I can understand that if I join individual queries that are "individually fast" the combination may become slow because the default execution plan may be non-optimal. However when I know the number of rows for one query is very small I think I should be able to use hints to control the joins.
select cj.a, cv.b
from (select distinct a from complexJoin) cj -- 2 rows
inner loop join complexView cv
on cj.a = cv.a
order by cj.a, cv.b
If cj is <1s and cv <1s expect this to be <~2s but using any hint (merge/hash/loop) it is often > 1min.
I also tried to use CROSS APPLY because the docs claimed that the inner select is executed exactly once for each outer row.

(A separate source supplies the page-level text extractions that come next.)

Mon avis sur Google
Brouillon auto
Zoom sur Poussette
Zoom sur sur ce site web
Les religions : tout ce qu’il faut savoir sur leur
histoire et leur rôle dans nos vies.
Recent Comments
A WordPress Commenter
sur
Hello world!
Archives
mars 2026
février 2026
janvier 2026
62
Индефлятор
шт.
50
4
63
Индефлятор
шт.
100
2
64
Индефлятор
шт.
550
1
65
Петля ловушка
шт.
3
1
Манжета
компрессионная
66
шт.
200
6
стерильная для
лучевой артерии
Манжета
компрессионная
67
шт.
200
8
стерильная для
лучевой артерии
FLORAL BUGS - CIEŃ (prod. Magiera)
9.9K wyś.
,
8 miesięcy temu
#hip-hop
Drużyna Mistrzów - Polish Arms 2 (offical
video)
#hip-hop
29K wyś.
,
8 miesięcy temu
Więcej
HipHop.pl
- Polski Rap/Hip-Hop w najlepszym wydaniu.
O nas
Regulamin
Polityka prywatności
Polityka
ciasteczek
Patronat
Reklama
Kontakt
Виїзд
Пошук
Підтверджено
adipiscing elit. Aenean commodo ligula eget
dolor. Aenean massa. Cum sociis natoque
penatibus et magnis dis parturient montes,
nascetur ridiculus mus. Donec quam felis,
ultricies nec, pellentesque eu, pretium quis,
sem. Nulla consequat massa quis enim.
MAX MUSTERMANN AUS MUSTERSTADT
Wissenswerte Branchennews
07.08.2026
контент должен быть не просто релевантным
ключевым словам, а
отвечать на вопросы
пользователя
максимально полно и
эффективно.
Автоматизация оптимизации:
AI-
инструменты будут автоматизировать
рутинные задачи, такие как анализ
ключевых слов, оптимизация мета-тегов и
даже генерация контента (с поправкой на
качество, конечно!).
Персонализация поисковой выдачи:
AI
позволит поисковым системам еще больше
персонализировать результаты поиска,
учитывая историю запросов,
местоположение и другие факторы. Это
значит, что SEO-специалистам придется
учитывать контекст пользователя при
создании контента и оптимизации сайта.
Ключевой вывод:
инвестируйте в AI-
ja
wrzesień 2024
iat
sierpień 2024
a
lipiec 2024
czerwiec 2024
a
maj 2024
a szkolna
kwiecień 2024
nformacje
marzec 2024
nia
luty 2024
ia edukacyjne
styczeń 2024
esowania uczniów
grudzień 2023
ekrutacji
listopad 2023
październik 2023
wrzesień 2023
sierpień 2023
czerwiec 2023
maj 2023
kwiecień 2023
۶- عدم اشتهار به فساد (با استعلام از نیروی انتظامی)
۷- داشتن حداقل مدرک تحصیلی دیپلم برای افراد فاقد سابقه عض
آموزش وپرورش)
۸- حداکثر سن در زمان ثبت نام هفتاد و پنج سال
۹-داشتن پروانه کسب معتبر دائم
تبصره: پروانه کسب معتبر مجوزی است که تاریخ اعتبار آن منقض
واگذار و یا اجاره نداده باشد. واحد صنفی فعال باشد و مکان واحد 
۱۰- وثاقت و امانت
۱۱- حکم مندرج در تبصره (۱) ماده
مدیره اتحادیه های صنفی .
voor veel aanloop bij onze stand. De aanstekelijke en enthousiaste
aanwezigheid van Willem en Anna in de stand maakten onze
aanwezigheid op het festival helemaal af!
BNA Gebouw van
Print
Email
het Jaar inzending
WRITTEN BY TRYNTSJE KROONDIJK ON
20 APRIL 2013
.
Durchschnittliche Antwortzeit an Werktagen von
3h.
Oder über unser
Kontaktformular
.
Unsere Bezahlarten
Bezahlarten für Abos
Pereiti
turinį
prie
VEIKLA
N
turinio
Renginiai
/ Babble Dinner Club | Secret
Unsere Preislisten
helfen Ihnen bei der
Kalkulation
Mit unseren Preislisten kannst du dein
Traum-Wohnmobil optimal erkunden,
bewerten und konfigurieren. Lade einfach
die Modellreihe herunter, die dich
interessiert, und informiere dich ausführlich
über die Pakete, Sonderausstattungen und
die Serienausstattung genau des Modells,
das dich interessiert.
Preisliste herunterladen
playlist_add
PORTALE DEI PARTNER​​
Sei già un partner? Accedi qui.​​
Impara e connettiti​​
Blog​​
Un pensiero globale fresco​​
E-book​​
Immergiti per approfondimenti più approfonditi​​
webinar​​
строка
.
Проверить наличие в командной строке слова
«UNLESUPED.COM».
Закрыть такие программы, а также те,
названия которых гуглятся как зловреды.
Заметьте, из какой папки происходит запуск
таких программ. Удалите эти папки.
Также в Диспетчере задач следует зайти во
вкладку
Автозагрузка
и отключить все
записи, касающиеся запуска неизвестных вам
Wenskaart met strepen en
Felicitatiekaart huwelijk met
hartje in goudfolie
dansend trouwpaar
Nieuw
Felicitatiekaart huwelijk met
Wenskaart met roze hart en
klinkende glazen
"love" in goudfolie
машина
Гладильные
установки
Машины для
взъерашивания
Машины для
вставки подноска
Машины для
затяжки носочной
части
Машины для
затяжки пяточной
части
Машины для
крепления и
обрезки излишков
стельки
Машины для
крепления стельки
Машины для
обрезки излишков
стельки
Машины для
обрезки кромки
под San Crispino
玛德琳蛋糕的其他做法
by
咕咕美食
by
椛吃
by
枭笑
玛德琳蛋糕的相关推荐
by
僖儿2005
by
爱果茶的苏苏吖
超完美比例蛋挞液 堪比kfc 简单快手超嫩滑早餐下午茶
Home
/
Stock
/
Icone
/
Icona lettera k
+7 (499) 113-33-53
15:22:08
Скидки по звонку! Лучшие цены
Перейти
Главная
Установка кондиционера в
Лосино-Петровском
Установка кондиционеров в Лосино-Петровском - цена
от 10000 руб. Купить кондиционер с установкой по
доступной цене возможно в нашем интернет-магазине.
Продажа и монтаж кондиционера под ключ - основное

The query takes ~100x longer than running the inner query twice manually so perhaps I don't understand the docs.
select cj.a, cv.b
from (select distinct a from complexJoin) cj -- 2 rows
cross apply (select * from complexView
where a = cj.a) cv
order by cj.a, cv.b
If I populate a temp table with results from "cj" and then join _with_no_hint_ or use the cross apply it is fast but do I really have to resort to that? If I use the temp table and attempt "any" of the join hints (loop/merge/hash) it is slow so maybe that is a key point.
I don't believe diving into the depths of the query plan (both are complex to begin with) are required to solve this type of problem in general: I just want guaranteed isolation without resorting to a temp table--is that really not possible?